The V-6 delivered more than enough power for cruising at legal speeds, though the Camaro is better running in a straight line than maneuvering around curves. Among the car's other quirks: The narrow side windows and low-down seating gave me the feeling that I was seated inside an armored vehicle, viewing the world through slits.
In May, the Camaro outsold Co.'s new hybrid, the Insight, by roughly two to one, and Chevy dealers had just 28 days' worth on the lots at the end of the month, according to Autodata Corp. By Chevy standards, that's a sellout. Meanwhile, GM last week said it would kill the slow-selling hybrid version of its Chevy Malibu sedan. These are cautionary signals for the Obama administration's efforts to shift GM's product mix toward smaller, more-efficient vehicles.
The Camaro I drove is rated at 18 miles per gallon city, 29 highway, or about 22 mpg combined. That's great compared to the Camaros of my youth, but it's not in step with President Barack Obama's demand that U.S. car makers boost the average fuel efficiency of their passenger cars to 39 mpg by 2016, compared to 27.5 mpg today.Indeed, tougher federal fuel-economy rules and jumpy gas prices could still ruin the muscle-car party, just as they did in the 1970s.
Based on the complicated new scheme for measuring fuel-economy compliance -- which bases targets on a car's size, or "footprint" -- a car the size of a Ford Mustang would have to hit a fuel-economy target of 30.4 miles per gallon in 2011 and 39.4 miles per gallon in 2016, says Sandy Stojkovski, director of vehicle systems for Ricardo Inc., an engineering consulting firm. The Camaro and Challenger are larger cars, and thus could have less ambitious targets in their class. But the direction is the same; the current V-6 Camaro's 22 mpg probably won't cut it.

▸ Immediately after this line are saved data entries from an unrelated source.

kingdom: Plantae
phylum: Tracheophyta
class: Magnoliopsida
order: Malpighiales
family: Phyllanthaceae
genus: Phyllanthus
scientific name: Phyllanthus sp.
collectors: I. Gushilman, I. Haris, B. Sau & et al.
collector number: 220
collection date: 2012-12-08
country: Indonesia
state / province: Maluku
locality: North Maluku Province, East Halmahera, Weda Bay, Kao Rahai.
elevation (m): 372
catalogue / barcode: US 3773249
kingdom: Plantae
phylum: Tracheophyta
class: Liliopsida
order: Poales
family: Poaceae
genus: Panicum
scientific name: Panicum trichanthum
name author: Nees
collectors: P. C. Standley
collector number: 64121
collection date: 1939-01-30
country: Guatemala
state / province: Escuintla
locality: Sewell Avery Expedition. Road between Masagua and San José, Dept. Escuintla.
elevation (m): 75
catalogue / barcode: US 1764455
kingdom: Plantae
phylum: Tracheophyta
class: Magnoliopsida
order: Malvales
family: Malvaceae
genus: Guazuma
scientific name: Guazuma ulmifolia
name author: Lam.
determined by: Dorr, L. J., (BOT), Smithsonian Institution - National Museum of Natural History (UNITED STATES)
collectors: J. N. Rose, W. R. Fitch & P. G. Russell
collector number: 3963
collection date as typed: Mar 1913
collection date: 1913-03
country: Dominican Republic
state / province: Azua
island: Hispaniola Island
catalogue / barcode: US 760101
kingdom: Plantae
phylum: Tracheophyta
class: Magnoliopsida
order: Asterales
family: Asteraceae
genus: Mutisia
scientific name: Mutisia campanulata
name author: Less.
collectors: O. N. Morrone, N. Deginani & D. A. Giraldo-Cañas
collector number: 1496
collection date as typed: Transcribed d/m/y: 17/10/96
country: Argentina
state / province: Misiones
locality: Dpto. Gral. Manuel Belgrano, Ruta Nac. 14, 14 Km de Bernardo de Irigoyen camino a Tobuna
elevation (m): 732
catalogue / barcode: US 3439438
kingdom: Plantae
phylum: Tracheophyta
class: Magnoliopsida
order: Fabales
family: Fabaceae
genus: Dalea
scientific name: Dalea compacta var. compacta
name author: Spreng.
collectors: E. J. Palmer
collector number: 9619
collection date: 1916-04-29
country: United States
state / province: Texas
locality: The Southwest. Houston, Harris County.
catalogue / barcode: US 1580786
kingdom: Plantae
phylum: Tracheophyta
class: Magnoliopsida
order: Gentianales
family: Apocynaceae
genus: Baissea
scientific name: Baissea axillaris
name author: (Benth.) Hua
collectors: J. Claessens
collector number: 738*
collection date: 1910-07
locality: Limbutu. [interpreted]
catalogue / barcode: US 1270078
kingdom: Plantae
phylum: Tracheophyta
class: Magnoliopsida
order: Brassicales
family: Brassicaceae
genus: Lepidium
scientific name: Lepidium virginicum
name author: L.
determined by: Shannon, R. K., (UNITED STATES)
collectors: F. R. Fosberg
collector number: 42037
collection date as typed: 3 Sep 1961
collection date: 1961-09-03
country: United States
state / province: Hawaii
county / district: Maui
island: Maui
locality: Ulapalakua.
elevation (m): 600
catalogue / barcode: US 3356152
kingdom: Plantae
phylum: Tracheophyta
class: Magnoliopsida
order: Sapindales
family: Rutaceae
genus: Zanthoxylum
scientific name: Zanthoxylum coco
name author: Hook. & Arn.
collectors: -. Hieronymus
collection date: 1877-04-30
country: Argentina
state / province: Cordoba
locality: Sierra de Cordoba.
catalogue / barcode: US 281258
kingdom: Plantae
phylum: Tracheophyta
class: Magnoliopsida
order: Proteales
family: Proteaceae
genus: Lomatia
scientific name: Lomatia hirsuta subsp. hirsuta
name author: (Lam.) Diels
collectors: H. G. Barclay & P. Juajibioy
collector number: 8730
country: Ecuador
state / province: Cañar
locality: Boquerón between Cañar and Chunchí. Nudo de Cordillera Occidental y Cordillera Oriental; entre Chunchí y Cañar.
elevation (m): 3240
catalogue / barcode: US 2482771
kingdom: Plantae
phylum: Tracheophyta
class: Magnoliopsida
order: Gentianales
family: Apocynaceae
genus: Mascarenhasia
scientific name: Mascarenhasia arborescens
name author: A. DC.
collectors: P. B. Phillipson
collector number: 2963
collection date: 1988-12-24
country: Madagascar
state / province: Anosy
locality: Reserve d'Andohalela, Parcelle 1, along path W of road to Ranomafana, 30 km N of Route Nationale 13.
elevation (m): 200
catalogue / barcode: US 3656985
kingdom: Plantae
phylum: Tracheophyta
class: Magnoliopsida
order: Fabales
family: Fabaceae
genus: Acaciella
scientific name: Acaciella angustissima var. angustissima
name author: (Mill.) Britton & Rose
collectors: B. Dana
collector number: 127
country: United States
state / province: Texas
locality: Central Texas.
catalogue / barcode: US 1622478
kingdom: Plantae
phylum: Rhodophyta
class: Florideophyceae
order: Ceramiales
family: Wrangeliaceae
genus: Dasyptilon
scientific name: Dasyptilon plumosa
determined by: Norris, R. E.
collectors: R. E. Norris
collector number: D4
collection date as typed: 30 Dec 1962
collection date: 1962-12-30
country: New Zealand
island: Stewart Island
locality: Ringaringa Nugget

Can muscle cars survive such regulatory pressure? Maybe.
In the future, says Jim Hall, an industry consultant, a top-end Camaro or Mustang might have a direct-injection, turbo-charged six-cylinder engine instead of a big V-8. The entry-level models might have turbo-charged, direct-injection four-cylinder motors.
The marketing departments will need to re-educate consumers steeped in the idea that "there's no replacement for displacement," but they could discover that their customers are already ahead of them on that. Ford is using a new sound tube to amplify engine sounds in the cockpit of some Mustangs—a gadget that could be used to create the illusion of a big motor if regulation forces the use of a small one.
Muscle cars must get lighter, too, using high-strength steel, plastic or aluminum to cut pounds, says Mr. Hall. The Camaro and the Challenger, in particular, are heavy cars, he says, because they were built on chassis originally designed for large sedans. To survive long-term, these cars will need to evolve into lighter beasts. That's technically doable -- at a price.
The Detroit car makers' bigger challenge is to convince younger buyers to fall for the allure of the muscle car formula. Fashion in the car business is fickle. But what better way for today's young rebels to declare their scorn for convention than to buy a garish, fossil-fuel-slurping slab of Detroit iron?